Found in Space

February 14, 2020
The oldest extant map of the world, from Mesopotamia, circa 6th century b.c.e. No, I can’t read it.

A man on the street laughed at me the other day for reading a map. “Hahaha, a map! Didn’t know people still had those.” Now, I can’t afford a GPS right now, and I don’t have a fancy new car with navigation systems, but….Even if I could have this stuff, I like my maps.

I’ve always loved maps. Topographical maps, maps of constellations, maps of neighborhood streets, highway maps. I like seeing a thing in relation to all the other things it shares a space with. Maps can be inaccurate, of course, but then so can satellite navigation, I’m told. I don’t entirely trust any technology. I’ve seen a compass go haywire more than once, and I’ve learned to trust my sense of direction . But I think learning to read a map has helped me develop a good sense of direction.

I like having a picture in my head of where I’m going. I can’t understand people who are content to know how to get to there. “Turn right, go .5 miles, turn left.” Don’t you want a picture in your head of the landscape, to know how the streets are oriented, how the geographical features relate to one another? Don’t you want to view the whole journey at once, not just one turn at a time?

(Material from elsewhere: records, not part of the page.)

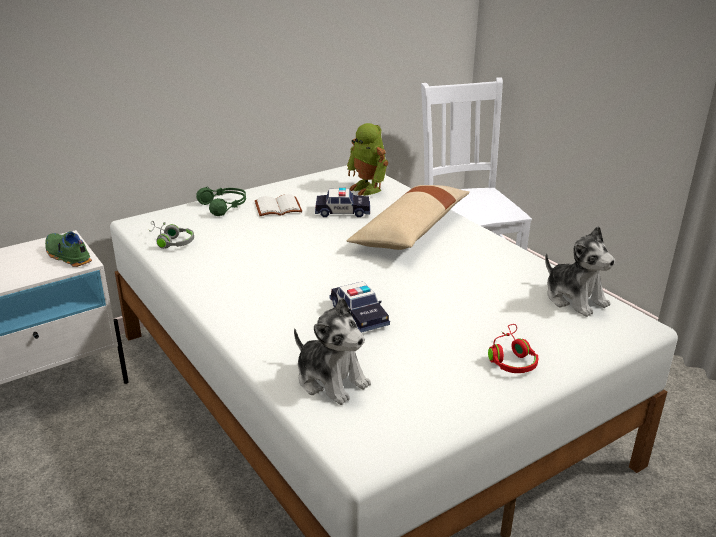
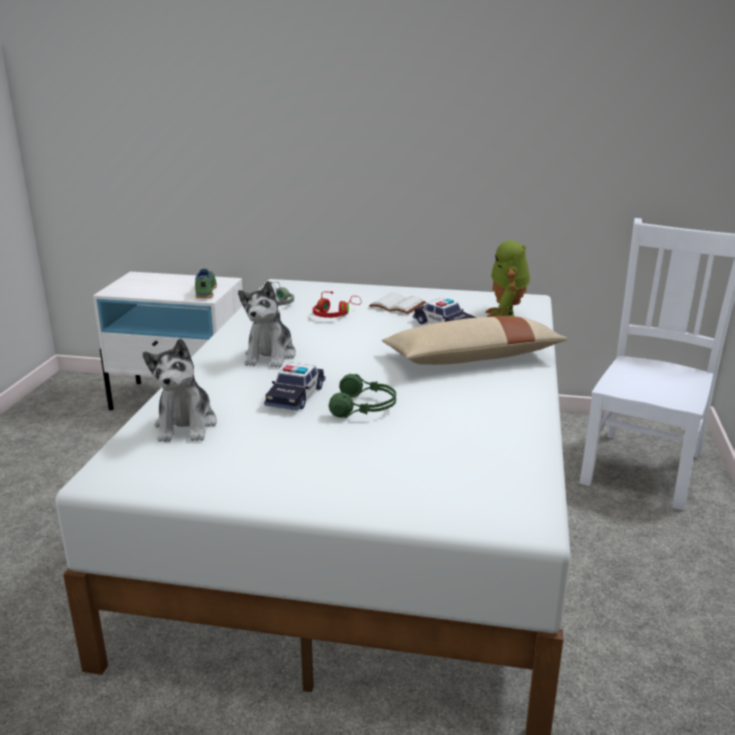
camera: 45 degrees right, 5 degrees down
green headphones [196,187,246,216] -> green headphones moved to [329,374,396,418]
red headphones [488,324,538,373] -> red headphones moved to [313,291,362,318]
plush toy [545,226,615,317] -> plush toy moved to [238,281,296,368]

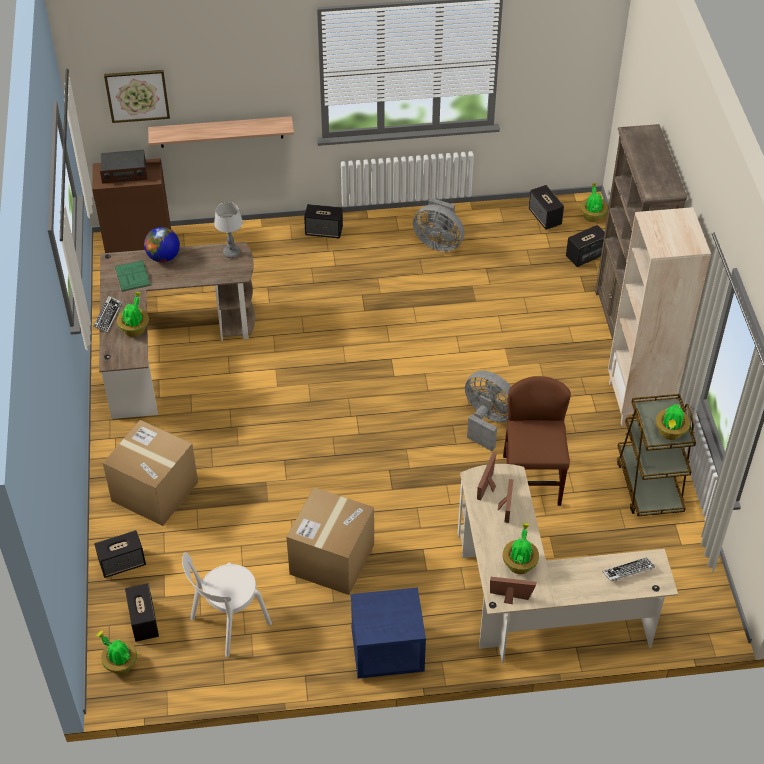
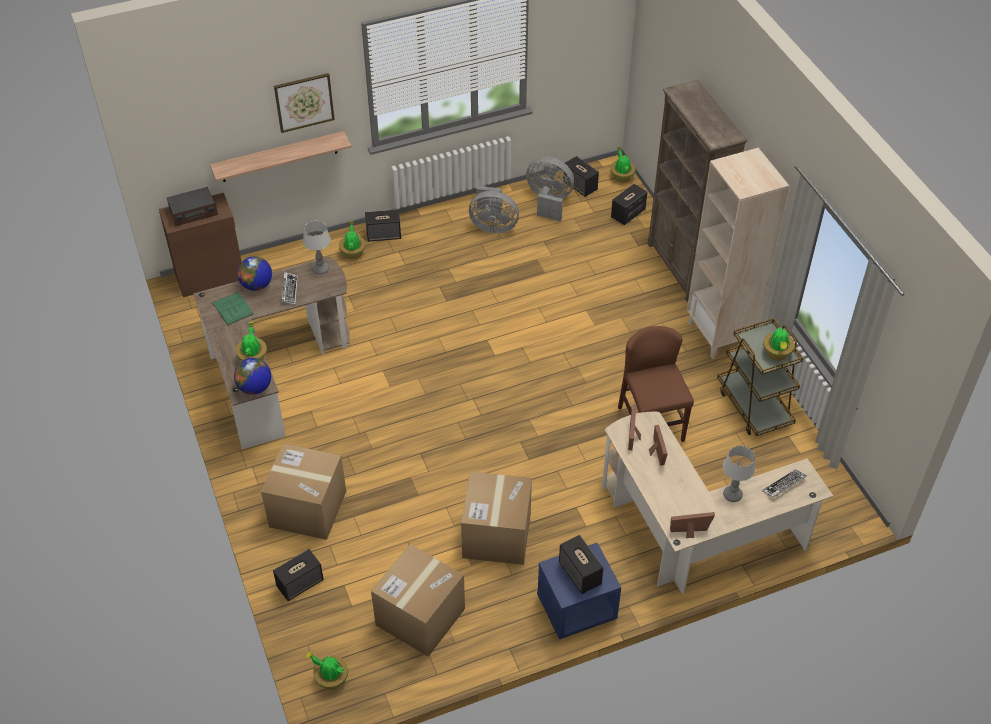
camera: 15 degrees left, 0 degrees up
keyboard [93,296,122,333] -> keyboard moved to [281,272,298,305]
picture [104,70,170,123] -> picture moved to [274,73,335,133]
speaker [125,583,159,642] -> speaker moved to [559,535,604,594]
white chair [182,552,272,657] -> cardboard box [371,544,465,657]
grey fan [465,371,511,451] -> grey fan moved to [526,157,574,221]
potted plant [503,523,539,574] -> potted plant moved to [339,221,366,259]
none -> globe [234,358,271,395]
none -> table lamp [723,446,755,502]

I wonder what it’s like to not have a spatial conception of the world. Like, I used to marvel at how people lived back when they didn’t have reasonably accurate maps. I felt sorry for them. They must have had to go to the highest point in the county, many times, to memorize the landscape. But maybe they didn’t. Maybe they just didn’t care, saying “I know how to get to where I want to go.” Now, with electronic navigational systems, is spatial understanding being lost again? I mean, somebody laughed at me for looking at a map.